Leaders from the University of California, Los Angeles, Rutgers University and Northwestern University, attended Thursday’s hearing at the U.S. Capitol, where lawmakers grilled the college’s presidents about disciplinary action tied to recent protests over the Israel-Hamas war. 

Outside the Capitol, other House members spoke out against the treatment of student protesters, including police handling of the situation.

The hearing included several tense moments as Republicans on the House Committee of Education and the Workforce were on the offensive, arguing school administrators failed to keep students, particularly Jewish students, safe from harassment during nationwide protests. 

One particular point of contention that many Republicans raised was that two administrations, those from Rutgers and Northwestern, negotiated with protest leaders. Republicans called those negotiations a dereliction of administrators’ duties. 

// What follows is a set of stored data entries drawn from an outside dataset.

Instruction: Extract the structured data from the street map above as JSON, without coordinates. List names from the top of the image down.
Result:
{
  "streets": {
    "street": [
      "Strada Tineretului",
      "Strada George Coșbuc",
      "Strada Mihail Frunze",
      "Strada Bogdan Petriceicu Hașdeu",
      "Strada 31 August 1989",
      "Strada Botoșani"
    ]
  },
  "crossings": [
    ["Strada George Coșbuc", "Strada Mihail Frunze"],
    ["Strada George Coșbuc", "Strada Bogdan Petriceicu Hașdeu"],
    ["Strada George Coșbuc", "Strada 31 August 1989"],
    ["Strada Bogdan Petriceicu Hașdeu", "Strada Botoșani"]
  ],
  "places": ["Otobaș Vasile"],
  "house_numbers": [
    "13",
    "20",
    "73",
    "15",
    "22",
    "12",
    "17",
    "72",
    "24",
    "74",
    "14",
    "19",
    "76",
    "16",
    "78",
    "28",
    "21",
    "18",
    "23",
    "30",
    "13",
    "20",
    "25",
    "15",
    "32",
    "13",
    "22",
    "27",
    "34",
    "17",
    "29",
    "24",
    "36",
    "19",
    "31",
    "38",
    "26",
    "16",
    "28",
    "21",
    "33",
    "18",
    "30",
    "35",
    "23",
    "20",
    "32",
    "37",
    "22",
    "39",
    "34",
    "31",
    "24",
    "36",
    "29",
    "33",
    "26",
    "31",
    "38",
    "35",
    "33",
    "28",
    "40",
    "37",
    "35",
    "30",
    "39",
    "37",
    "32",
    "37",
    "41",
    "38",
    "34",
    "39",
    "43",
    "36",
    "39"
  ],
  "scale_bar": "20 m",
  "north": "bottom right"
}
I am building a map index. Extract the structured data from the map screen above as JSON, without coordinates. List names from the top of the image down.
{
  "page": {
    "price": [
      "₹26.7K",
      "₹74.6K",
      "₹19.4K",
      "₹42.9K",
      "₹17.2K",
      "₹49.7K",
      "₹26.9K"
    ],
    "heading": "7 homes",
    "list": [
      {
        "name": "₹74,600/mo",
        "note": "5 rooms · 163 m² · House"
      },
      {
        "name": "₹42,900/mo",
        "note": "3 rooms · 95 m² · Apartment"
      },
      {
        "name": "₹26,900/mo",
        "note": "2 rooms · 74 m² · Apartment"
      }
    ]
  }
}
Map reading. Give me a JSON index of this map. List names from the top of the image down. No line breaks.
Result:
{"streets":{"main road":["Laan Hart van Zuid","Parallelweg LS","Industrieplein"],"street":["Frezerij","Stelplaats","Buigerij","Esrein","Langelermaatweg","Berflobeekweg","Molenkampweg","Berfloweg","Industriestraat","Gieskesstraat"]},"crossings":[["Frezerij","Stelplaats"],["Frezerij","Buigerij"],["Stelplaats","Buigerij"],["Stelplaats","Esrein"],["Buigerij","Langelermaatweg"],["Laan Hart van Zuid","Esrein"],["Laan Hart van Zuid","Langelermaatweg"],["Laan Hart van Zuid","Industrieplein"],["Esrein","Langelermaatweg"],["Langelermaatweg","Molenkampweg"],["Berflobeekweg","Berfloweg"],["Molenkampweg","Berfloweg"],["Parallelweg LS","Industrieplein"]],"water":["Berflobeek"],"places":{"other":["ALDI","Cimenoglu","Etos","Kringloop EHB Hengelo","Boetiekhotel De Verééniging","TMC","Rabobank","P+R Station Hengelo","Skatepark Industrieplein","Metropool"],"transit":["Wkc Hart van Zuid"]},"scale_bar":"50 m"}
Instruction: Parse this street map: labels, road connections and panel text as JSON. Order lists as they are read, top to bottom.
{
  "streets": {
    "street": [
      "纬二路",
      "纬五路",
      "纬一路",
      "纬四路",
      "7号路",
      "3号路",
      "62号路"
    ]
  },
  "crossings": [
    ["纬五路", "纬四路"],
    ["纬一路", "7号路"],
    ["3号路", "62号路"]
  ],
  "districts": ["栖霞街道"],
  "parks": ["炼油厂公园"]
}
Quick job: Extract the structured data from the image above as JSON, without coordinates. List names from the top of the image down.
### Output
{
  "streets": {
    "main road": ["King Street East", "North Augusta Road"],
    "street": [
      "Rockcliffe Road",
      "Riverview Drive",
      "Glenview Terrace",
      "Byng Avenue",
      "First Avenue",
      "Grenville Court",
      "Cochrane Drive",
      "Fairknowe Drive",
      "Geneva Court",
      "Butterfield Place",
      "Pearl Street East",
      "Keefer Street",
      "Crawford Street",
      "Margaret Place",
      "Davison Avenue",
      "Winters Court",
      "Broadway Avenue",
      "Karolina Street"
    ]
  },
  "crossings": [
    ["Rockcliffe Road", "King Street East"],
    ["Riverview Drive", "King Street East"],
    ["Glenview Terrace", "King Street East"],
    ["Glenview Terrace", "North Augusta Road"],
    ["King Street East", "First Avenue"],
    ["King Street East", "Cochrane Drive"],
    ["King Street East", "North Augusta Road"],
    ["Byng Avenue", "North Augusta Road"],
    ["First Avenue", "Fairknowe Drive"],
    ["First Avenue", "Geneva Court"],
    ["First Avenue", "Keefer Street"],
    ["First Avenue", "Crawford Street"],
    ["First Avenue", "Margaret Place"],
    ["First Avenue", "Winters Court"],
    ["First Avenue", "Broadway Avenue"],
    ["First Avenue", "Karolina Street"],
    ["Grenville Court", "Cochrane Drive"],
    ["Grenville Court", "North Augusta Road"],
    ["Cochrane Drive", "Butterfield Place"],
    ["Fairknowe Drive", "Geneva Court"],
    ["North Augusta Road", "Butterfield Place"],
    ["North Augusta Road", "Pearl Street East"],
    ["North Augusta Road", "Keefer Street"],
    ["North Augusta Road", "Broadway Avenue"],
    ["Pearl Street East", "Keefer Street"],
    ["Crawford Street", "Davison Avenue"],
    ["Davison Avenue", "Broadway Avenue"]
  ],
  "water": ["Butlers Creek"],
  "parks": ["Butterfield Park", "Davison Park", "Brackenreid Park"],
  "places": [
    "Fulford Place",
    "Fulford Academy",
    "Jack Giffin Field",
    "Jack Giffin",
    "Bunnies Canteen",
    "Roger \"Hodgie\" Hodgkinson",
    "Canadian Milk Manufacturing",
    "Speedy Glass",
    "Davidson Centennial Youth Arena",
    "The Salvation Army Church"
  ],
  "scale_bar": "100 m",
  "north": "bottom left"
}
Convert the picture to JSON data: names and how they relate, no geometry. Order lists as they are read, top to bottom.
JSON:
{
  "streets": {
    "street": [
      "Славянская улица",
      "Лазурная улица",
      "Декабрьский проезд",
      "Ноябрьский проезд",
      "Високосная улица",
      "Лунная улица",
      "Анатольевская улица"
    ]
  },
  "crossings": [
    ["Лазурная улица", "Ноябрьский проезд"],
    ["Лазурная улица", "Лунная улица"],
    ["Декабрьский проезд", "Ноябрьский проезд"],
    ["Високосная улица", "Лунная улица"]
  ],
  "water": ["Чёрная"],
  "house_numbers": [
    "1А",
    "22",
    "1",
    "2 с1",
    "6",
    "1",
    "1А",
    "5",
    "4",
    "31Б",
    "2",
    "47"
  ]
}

University presidents said they were in a tough spot, trying to protect First Amendment rights and free speech while keeping students safe. 

Republican committee members, however, argued the schools missed the mark. 

Congresswoman Elise Stefanik, R-N.Y., has been one of the main faces of the Republican committee members’ efforts. 

During an exchange with Northwestern University President Michael Shill, Stefanik asked whether a Jewish student was assaulted. 

Shill replied, saying there were reports that a Jewish student was assaulted, and the claims are currently under investigation by the school’s conduct and Title XI offices. He was unsure when the investigation might conclude. 

“That’s why you get an F,” Stefanik said. 

Shill acknowledged that Northwestern University’s code of conduct does need to be updated to meet some of the challenges they were presented with during the protests. 

Lawmakers on the other side of the aisle, however, argued universities didn’t go far enough to protect protesters

They say students engaging in the protests had a legitimate First Amendment right to do so, and that they also were subjected to violence. 

“This is not about protecting minority communities — that in itself has historically been prosecuted,” U.S. Rep. Ilhan Omar, D-Minn., said. “It is an attempt to silence everyone who expresses dissent of Israel and the genocide they are currently carrying (out) in Gaza.” 

Some members of Congress were in the middle, noting that university administrations have a tough job balancing free speech and safety. Others have called for the leaders to resign.